“If exercise could be purchased in a pill, it would be the single most widely prescribed and beneficial medicine in the nation.” —Robert H. Butler, MD, first director of the National Institute on Aging.
At the 2019 ACR annual meeting, several abstracts looked at the importance of myopia (muscle wasting due to illness at any age) and sarcopenia (age related muscle wasting) in the setting of various rheumatologic diseases.
Frailty is defined as "decreased physiological reserve and resilience” such that when"exposed to a stressor, they are at increased risk for developing disability or dying.”
As rheumatologists, many of our diseases directly affect our patients ability to function, and loss of muscle mass and strength further amplify the negative effects on our patients health:
Abstract 325 looked at the prevalence of frailty in 523 patients with RA and spondyloarthritis, finding that in a relatively young group with a mean age 55.4 years, that 21.5% of patients with RA and 18.9% with SpA met the criteria for frailty.
Similarly, frailty was seen in 18% of women with lupus only a mean age of 51 (abstract 1600), with higher proportions of sarcopenia in the groups with sarcopenia.
Abstract 1657 looked at patients with systemic sclerosis, finding that 1 in 3 had sarcopenia.
Worse yet, loss of muscle appears to be associated with higher inflammatory disease activity. Abstract 476 showed that RA patients with myopia at baseline at baseline had more radiographic progression over a 1 year period, along with higher disease activity and worse overall function. Additionally, the more muscle mass that was lost, the higher likelihood of radiographic progression.
After seeing data on the impact of muscle loss and frailty across the spectrum of our rheumatic diseases, the next step is how to best address this problem directly. For this, I would make the following suggestions:
Start by referring patients to physical therapy, who can more comprehensively assess a patient’s strength, along with concurrent mechanical issues such as balance, mobility, and endurance. If there are any obvious issues that would limit the patients ability to maintain or build muscle strength, these should be addressed first.
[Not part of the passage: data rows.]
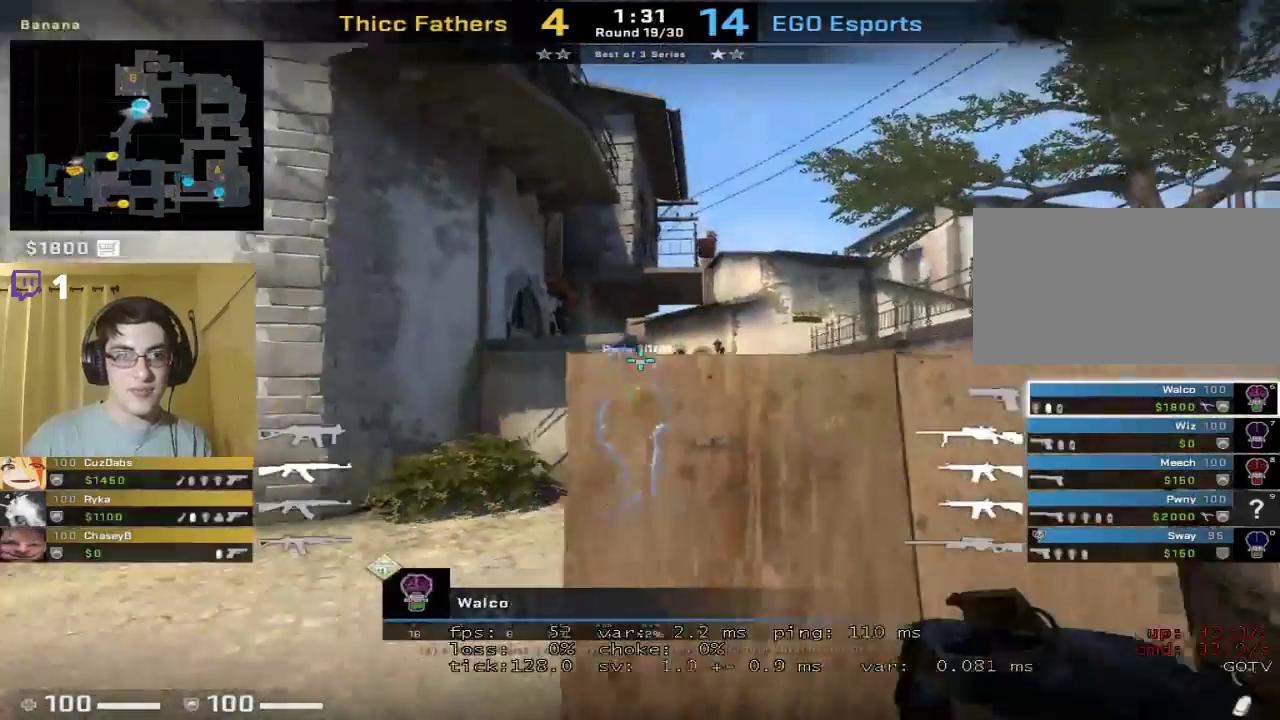
Gameplay with keyboard and mouse; each line is a JSON object with the keys and mouse buttons held at the frame after it. "events" lists presses ("down") and releases ("up") of "1", "2", "3", "4", "5", "a", "alt", "c", "caps_lock", "ctrl", "d", "e", "f", "g", "q", "r", "s", "shift", "space", "t", "tab", "v", "w", "x", "z", "mouse_left", "mouse_wheel" and "mouse_right" between this image and that frame as [ms after this image, input, new state], when the widget could be followed in between. "mouse_left", "mouse_wheel", "mouse_right" = the "left", "wheel", "right" buttons of the "mouse" list. No other keys are recorded. "wheel" means that the mouse wheel is clicked or scrolled. Mouse movement is not recorded.
{"keys": [], "mouse": ["left"], "events": [[500, "mouse_left", "down"]]}
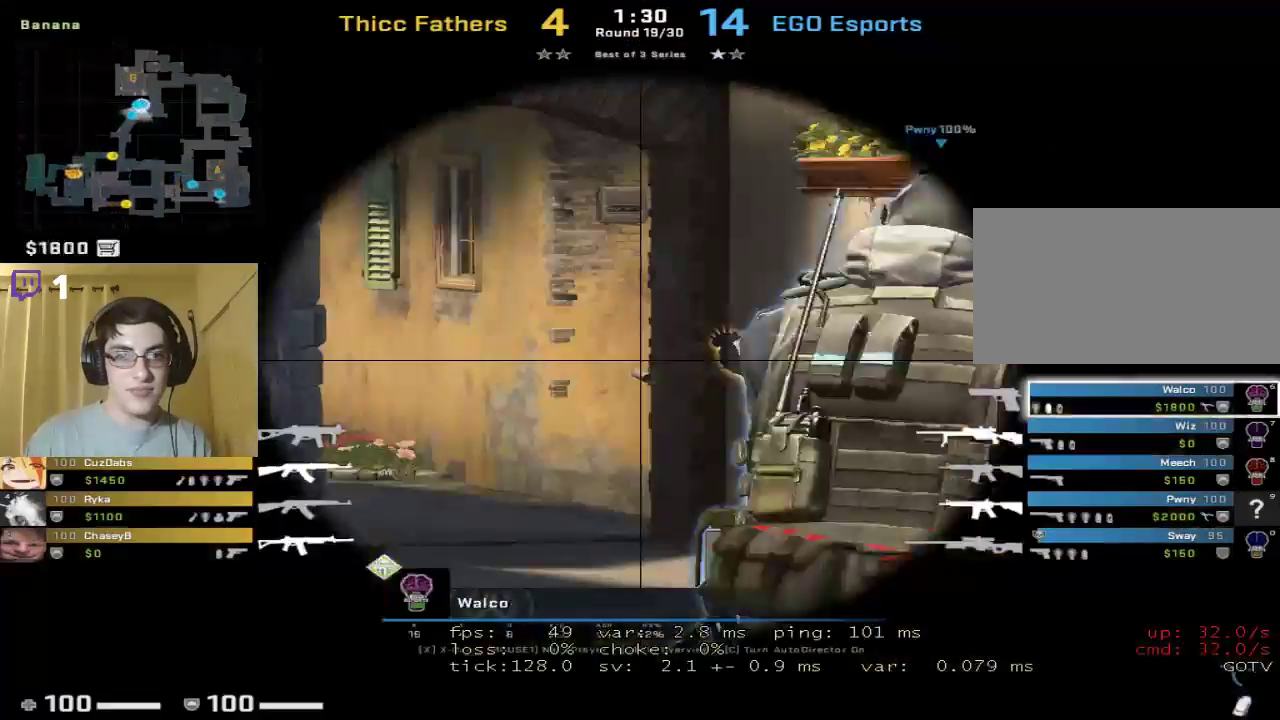
{"keys": [], "mouse": [], "events": [[67, "mouse_left", "up"]]}
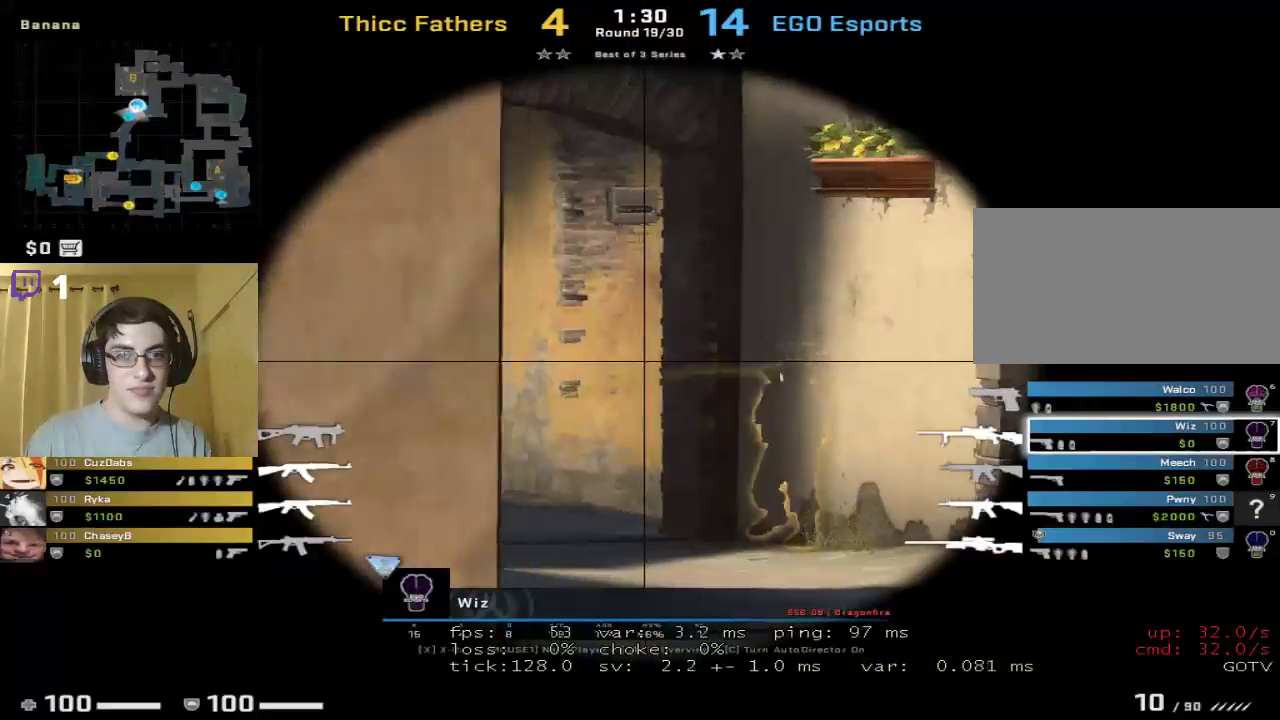
{"keys": [], "mouse": [], "events": []}
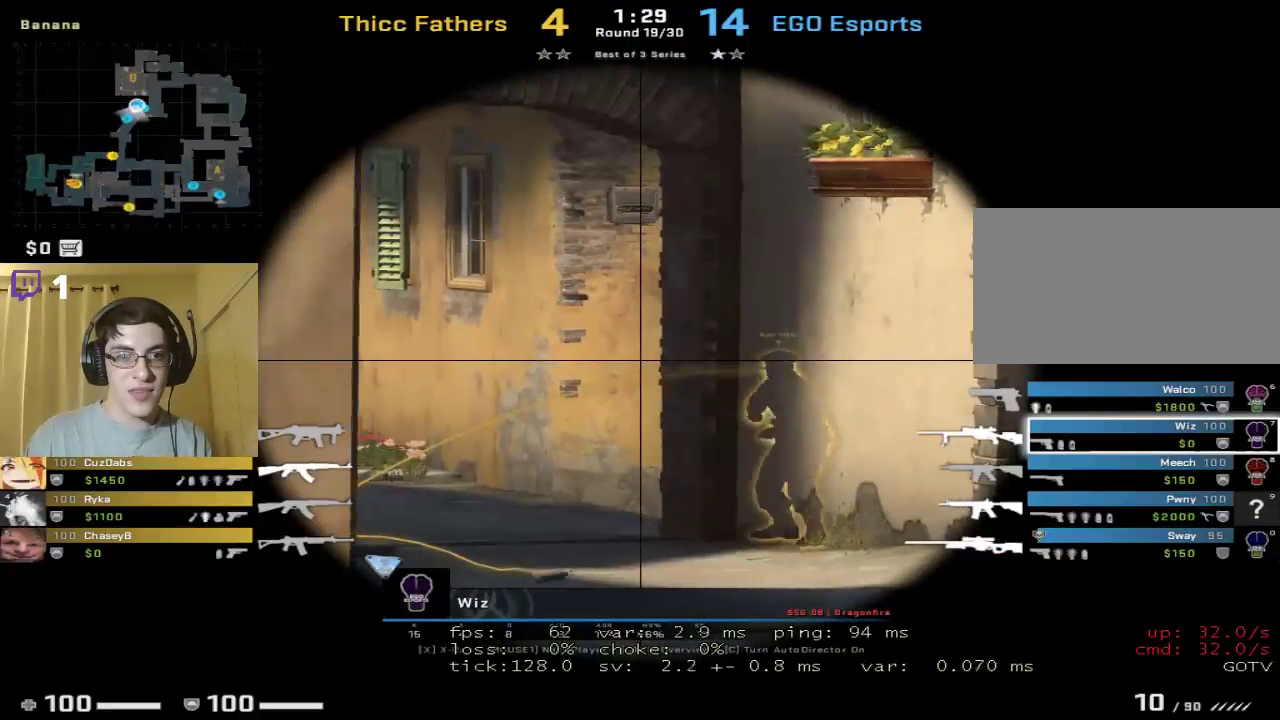
{"keys": [], "mouse": [], "events": []}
After addressing initial issues, the patient should continue to work with the therapist, with the goal of developing a home exercise program. Many of our patients are not familiar with exercise, but they can often be given simple movements that use their own bodyweight or inexpensive bands to initially build strength.
From here, you can either encourage patients to continue to progress in these movements, or else join a fitness center or other type of community fitness program.